*Source passage*.
---
The main distinguishing feature of CROSSDat is that it is both a database and a metabase that presents data consumers with a platform with aggregated energy data:

  • The metabase (database of metadata) automatically understands and harvests metadata from existing external data management systems and databases and presents it. This allows data producers, which already use existing databases, to use CROSSDat without duplicating efforts.
  • The database allows researchers from SWEET consortia and beyond to host and directly publish energy-related data (with its accompanying metadata).

CROSSDat Structure

  • Data providers deliver data either using their preferred data management system or upload their data to the CROSSDat database.
  • The infrastructure operator (1) defines standards for data management systems, metadata and data packages; and (2) operates the technical infrastructure. 
  • The technical infrastructure includes three layers: (1) Reading and standardizing: Automatically harvest metadata and converts it to the standards; (2) Data layer that stores metadata and data; and (3) Presentation layer that is the interface with the data consumers.
  • Finally, on top of all these actors,  a governance  (still under construction) decides the rights and duties of data providers and data consumers. 


  1. Unified data access: The main objective of CROSSdat is to provide a platform with unified access to SWEET and energy related research data, irrespective of where it is stored and curated.
---
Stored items
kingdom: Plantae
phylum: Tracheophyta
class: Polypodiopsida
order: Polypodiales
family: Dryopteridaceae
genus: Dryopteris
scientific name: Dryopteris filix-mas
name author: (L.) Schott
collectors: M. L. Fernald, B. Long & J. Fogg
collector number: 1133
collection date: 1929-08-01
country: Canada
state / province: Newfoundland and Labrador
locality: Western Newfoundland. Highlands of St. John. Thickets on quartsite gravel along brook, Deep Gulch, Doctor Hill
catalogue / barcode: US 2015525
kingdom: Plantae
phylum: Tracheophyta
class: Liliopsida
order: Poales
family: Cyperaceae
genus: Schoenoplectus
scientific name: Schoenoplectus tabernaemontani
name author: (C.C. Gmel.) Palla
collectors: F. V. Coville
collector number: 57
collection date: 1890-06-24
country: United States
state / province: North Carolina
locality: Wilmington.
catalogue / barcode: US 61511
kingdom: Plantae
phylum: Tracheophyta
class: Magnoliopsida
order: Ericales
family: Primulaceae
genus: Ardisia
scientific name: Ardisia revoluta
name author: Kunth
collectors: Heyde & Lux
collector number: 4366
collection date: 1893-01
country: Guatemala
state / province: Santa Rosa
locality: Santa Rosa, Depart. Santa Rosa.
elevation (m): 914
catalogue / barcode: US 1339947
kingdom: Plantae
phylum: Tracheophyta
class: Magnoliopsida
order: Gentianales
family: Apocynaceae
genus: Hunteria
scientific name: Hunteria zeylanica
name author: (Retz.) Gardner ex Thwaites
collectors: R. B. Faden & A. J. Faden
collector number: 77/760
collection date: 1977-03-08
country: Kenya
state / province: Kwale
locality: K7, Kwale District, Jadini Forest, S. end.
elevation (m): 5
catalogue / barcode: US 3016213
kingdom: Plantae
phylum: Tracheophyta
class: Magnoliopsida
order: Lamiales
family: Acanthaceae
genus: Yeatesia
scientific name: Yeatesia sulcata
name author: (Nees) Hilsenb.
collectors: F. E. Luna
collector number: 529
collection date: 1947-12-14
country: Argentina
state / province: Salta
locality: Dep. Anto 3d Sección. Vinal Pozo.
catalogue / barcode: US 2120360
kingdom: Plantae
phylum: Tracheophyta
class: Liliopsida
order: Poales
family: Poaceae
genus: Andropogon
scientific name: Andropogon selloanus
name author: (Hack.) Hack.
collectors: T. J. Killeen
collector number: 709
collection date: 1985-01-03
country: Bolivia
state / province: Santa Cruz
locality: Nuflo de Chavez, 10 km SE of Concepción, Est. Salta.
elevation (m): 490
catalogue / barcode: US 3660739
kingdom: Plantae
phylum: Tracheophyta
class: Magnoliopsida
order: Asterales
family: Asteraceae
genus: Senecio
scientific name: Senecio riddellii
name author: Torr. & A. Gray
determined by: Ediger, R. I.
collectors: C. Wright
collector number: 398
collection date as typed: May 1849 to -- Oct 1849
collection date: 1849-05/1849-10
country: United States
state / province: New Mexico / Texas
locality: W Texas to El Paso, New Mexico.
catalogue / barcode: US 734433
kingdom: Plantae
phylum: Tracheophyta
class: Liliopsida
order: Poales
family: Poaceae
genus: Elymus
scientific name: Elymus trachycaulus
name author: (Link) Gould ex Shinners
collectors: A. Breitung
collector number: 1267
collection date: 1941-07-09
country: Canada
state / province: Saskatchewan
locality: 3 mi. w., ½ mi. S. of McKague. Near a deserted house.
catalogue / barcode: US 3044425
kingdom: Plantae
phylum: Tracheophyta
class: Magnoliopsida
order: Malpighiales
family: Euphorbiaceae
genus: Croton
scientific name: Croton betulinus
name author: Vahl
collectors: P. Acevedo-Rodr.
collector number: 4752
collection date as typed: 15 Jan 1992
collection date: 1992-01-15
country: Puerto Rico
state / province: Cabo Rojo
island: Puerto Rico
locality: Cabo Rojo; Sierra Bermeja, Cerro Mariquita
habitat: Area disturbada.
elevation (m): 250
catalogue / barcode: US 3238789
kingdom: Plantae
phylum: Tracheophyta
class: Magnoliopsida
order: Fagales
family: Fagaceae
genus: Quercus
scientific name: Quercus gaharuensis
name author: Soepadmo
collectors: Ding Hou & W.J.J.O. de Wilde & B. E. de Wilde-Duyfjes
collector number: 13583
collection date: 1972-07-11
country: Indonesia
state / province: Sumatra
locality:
---
*Task prompt*. Please continue the passage about CROSSDat from where it stops. The lines are separate material and are not part of the passage about CROSSDat.

*Expected answer*.
  2. Distributed research data management: Research data management is organized in a decentralized manner where the responsibility to curate research data remains with the experts and the original data providers.
  3. Findable (and traceable): Datapackages are assigned a unique identifier with a certain standard (e.g. DOI from DataCite) or contain an unique identifier; Data is described with rich metadata; Traceable: Different versions should be clearly timestamped and easy to find.
  4. Accessible: Data can be retrieved by their identifier using a standardized communications protocol; No login should be needed to have access to the data. However, data that is not public yet can have restricted access.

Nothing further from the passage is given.